— WHAT YOU ARE ASKED TO DO —
Output the listing exactly, leaving out no line.

========

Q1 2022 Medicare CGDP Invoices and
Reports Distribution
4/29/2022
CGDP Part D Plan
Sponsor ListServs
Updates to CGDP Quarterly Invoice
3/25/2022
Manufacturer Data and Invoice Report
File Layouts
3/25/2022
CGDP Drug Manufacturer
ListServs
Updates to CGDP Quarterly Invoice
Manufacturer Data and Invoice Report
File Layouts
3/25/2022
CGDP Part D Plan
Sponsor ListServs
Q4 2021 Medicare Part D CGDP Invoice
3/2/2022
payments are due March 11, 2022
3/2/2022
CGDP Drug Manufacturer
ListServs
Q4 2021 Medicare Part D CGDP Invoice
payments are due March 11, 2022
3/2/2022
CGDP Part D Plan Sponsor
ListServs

========

— SOLUTION TO THIS TASK —
Q1 2022 Medicare CGDP Invoices and
Reports Distribution
4/29/2022
CGDP Part D Plan
Sponsor ListServs
Updates to CGDP Quarterly Invoice
3/25/2022
Manufacturer Data and Invoice Report
File Layouts
3/25/2022
CGDP Drug Manufacturer
ListServs
Updates to CGDP Quarterly Invoice
Manufacturer Data and Invoice Report
File Layouts
3/25/2022
CGDP Part D Plan
Sponsor ListServs
Q4 2021 Medicare Part D CGDP Invoice
3/2/2022
payments are due March 11, 2022
3/2/2022
CGDP Drug Manufacturer
ListServs
Q4 2021 Medicare Part D CGDP Invoice
payments are due March 11, 2022
3/2/2022
CGDP Part D Plan Sponsor
ListServs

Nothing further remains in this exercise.